• _GIVEN TEXT_:
________________

If you do have multiple hearings on a single day or are going to be late, then let the opposing counsel know. (This could also have gone into the decorum section above). I hated it when opposing counsel would leave me sitting there in the courtroom waiting for an hour or more because they had some other matter to attend to. Let the court and opposing counsel know you have another matter so they can plan accordingly.   

Trial time is precious

Ask any of my civil colleagues, and they will cite their caseload for you. My probate colleagues handle 40-50 matters daily, and those of us in family law usually handle 15-20. But despite our daily work, we all carve out time for trials. And that time is very precious. So when you ask for trial time, we will usually determine how much time you really need. But once it's granted, it cannot be given to anyone else. So if your case settles, please do not show up on what would be the first day of trial to tell us, "Oh, that case settled months ago." As soon as you settle, let us know. We can almost certainly find someone who can use the time, even if it is only a few weeks (even sometimes days) before your trial is supposed to start.

I'm just appearing for...

________________

• _RECORDED INFORMATION_:

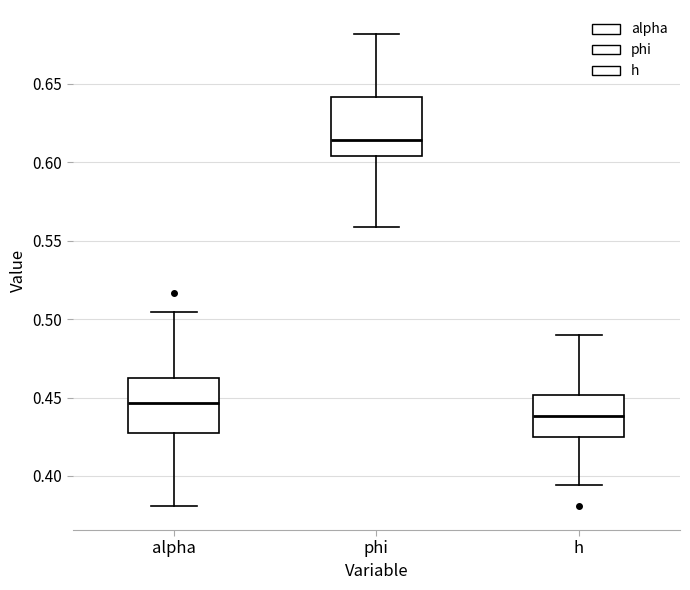

Which box has the highest median line?

phi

________________

• _WHAT NEEDS TO BE DONE_:
Give back the courtroom advice passage word for word from "Ask any of my" to "supposed to start.". Work from the courtroom advice passage alone, not the data.

• _ANSWER_:
Ask any of my civil colleagues, and they will cite their caseload for you. My probate colleagues handle 40-50 matters daily, and those of us in family law usually handle 15-20. But despite our daily work, we all carve out time for trials. And that time is very precious. So when you ask for trial time, we will usually determine how much time you really need. But once it's granted, it cannot be given to anyone else. So if your case settles, please do not show up on what would be the first day of trial to tell us, "Oh, that case settled months ago." As soon as you settle, let us know. We can almost certainly find someone who can use the time, even if it is only a few weeks (even sometimes days) before your trial is supposed to start.